_EXERCISE DESCRIPTION_. How many lines in the rows below contain the string "total"? Case counts. Reply with the number alone.

_ENTRIES SUPPLIED_.
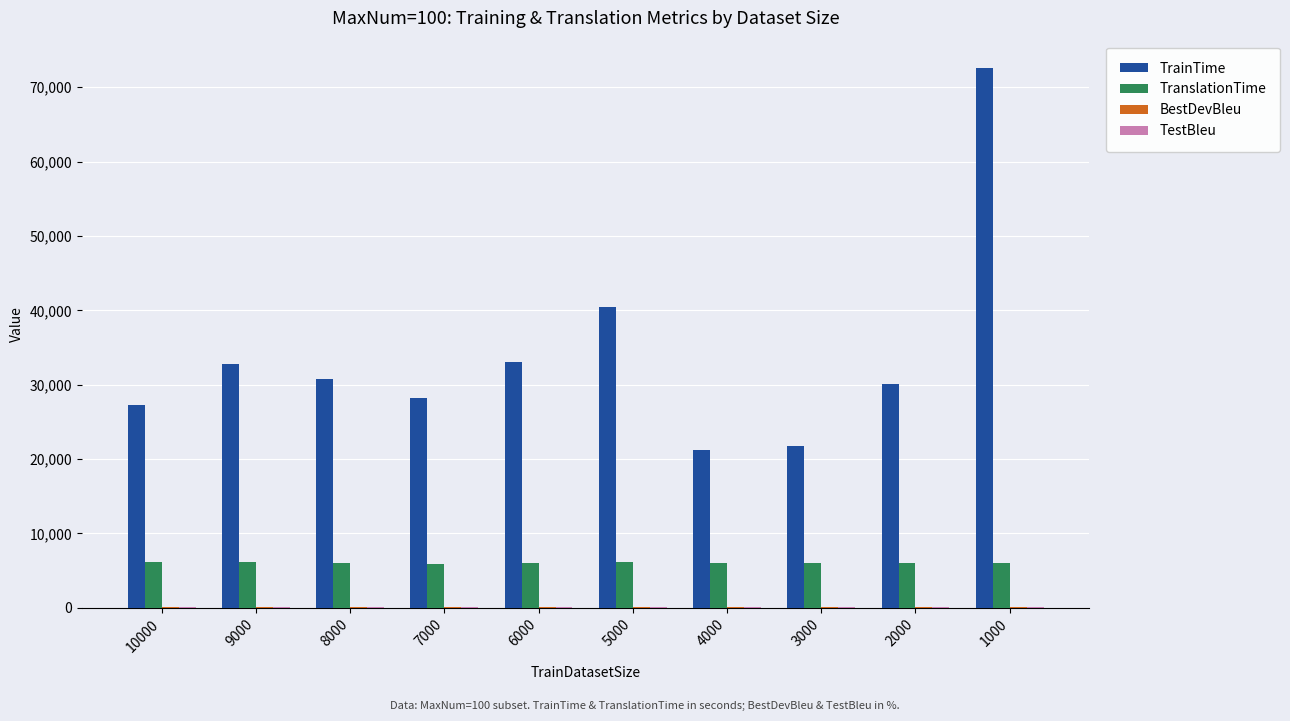

Are the bars grouped side by side (vs. stacked)?

Yes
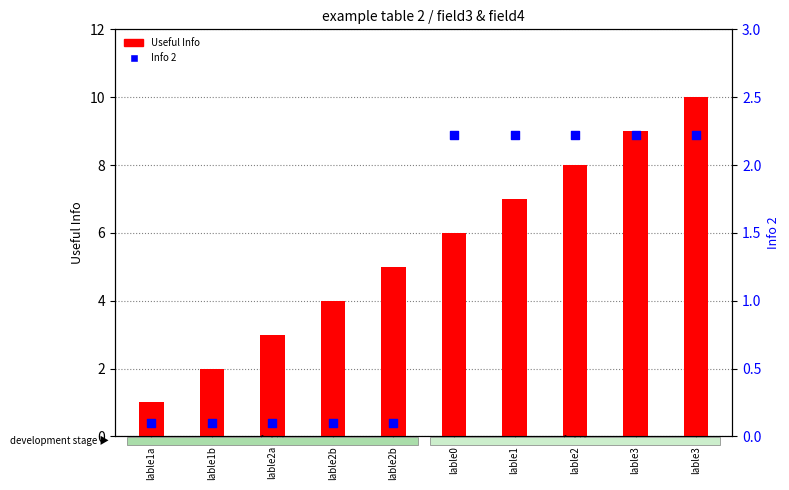

Which series has the largest total across all categories?

Useful Info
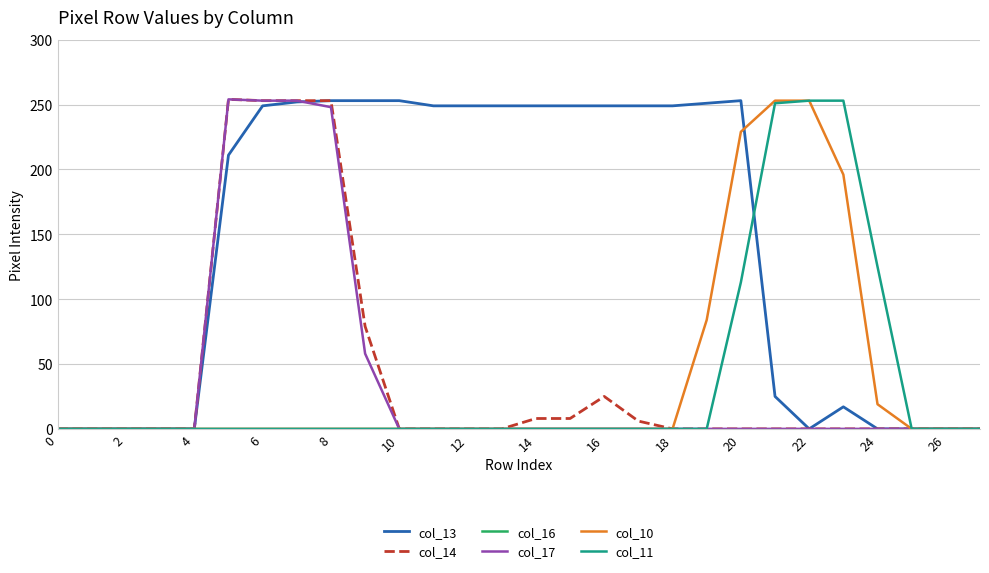

How many lines are shown in the chart?

6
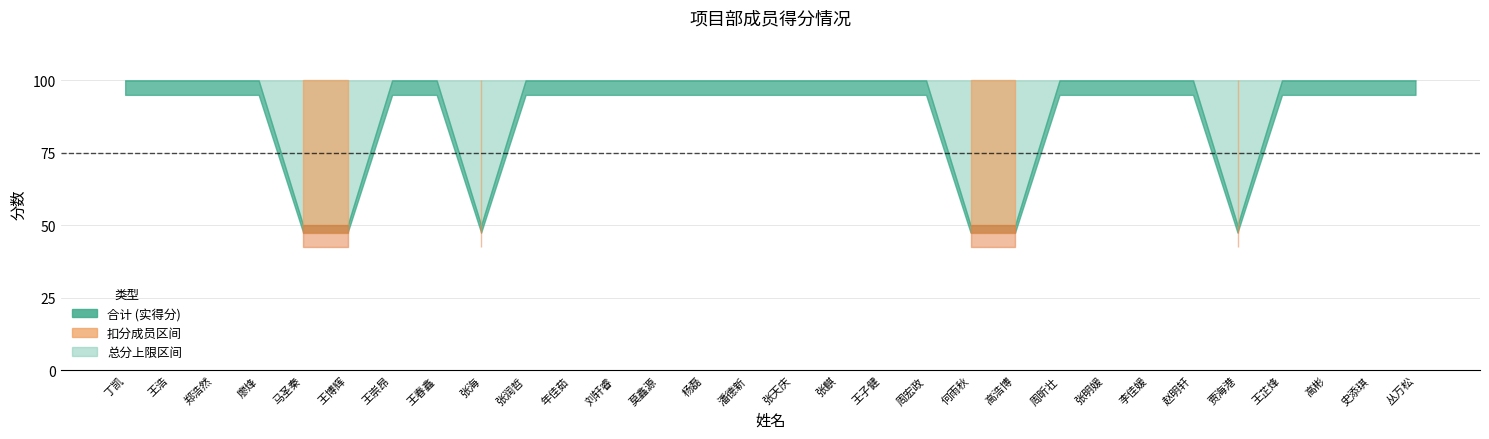

What is the value of the 总分 point at the 30th from the left?

100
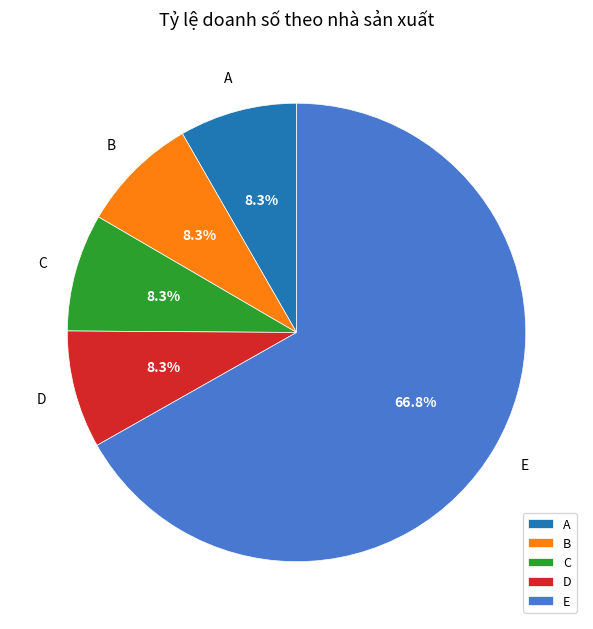

True or false: B accounts for 23% of the total.

False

_ANSWER TO THIS TASK_. 2